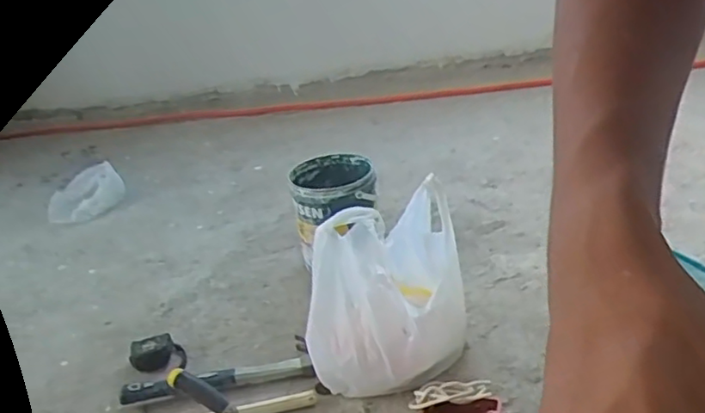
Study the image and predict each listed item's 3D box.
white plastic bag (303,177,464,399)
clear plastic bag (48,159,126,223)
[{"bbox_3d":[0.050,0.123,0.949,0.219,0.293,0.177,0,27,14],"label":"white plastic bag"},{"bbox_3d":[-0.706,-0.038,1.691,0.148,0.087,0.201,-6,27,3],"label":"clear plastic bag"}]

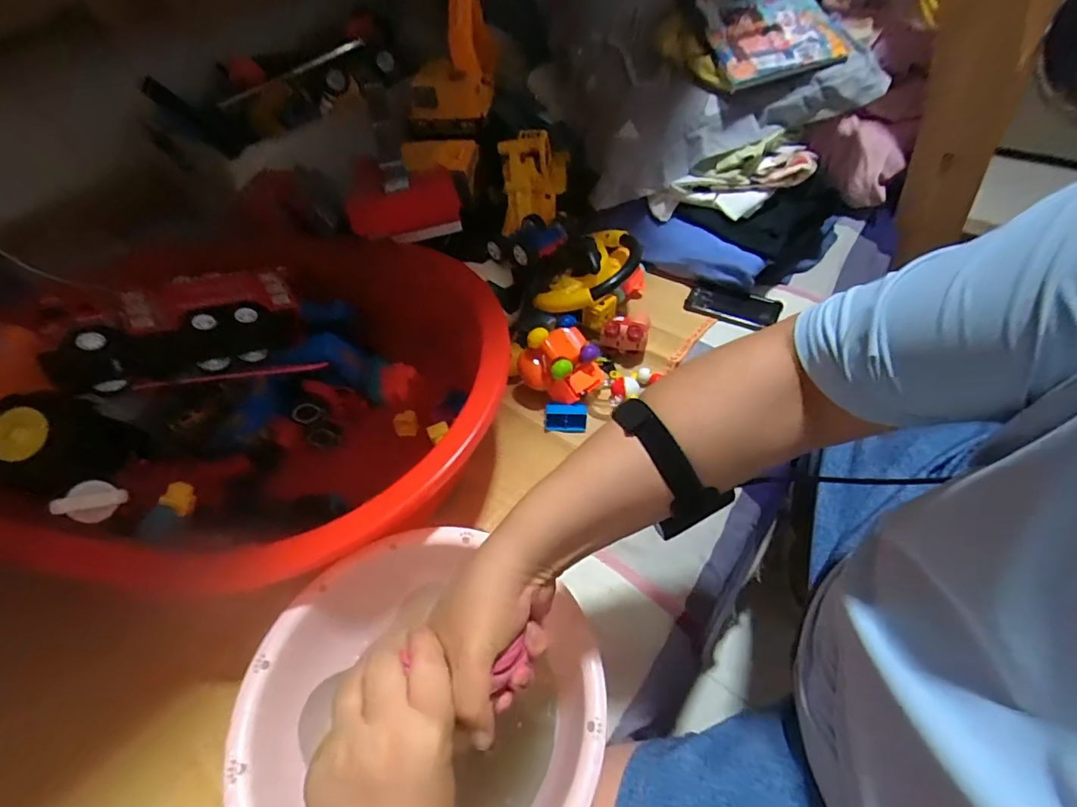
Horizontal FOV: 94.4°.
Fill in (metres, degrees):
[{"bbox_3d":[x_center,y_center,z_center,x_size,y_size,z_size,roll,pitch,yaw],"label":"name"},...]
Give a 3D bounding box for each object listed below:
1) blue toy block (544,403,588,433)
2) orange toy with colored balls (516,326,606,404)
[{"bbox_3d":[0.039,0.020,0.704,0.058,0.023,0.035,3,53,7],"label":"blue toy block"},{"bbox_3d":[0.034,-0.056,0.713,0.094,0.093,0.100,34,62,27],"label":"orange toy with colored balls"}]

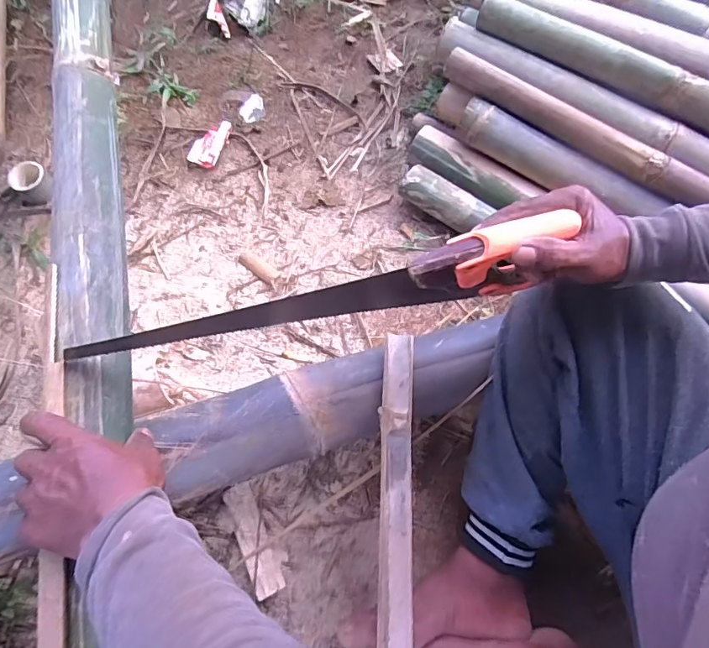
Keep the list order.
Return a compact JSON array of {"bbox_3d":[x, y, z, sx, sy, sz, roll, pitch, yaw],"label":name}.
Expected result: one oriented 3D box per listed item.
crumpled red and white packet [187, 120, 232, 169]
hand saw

**PROBLEM REQUIREMENTS:** Only these lines belong in the answer: the first line of the listing above through the line holding "Return a compact", printed exactly and without pictures.

**SOLUTION TO THIS PROBLEM:**
Study the image and predict each listed item's 3D box.
white plastic bag (303,177,464,399)
clear plastic bag (48,159,126,223)
[{"bbox_3d":[0.050,0.123,0.949,0.219,0.293,0.177,0,27,14],"label":"white plastic bag"},{"bbox_3d":[-0.706,-0.038,1.691,0.148,0.087,0.201,-6,27,3],"label":"clear plastic bag"}]

Horizontal FOV: 94.4°.
Fill in (metres, degrees):
[{"bbox_3d":[x_center,y_center,z_center,x_size,y_size,z_size,roll,pitch,yaw],"label":"name"},...]
Give a 3D bounding box for each object listed below:
1) blue toy block (544,403,588,433)
2) orange toy with colored balls (516,326,606,404)
[{"bbox_3d":[0.039,0.020,0.704,0.058,0.023,0.035,3,53,7],"label":"blue toy block"},{"bbox_3d":[0.034,-0.056,0.713,0.094,0.093,0.100,34,62,27],"label":"orange toy with colored balls"}]

Keep the list order.
Return a compact JSON array of {"bbox_3d":[x, y, z, sx, sy, sz, roll, pitch, yaw],"label":name}.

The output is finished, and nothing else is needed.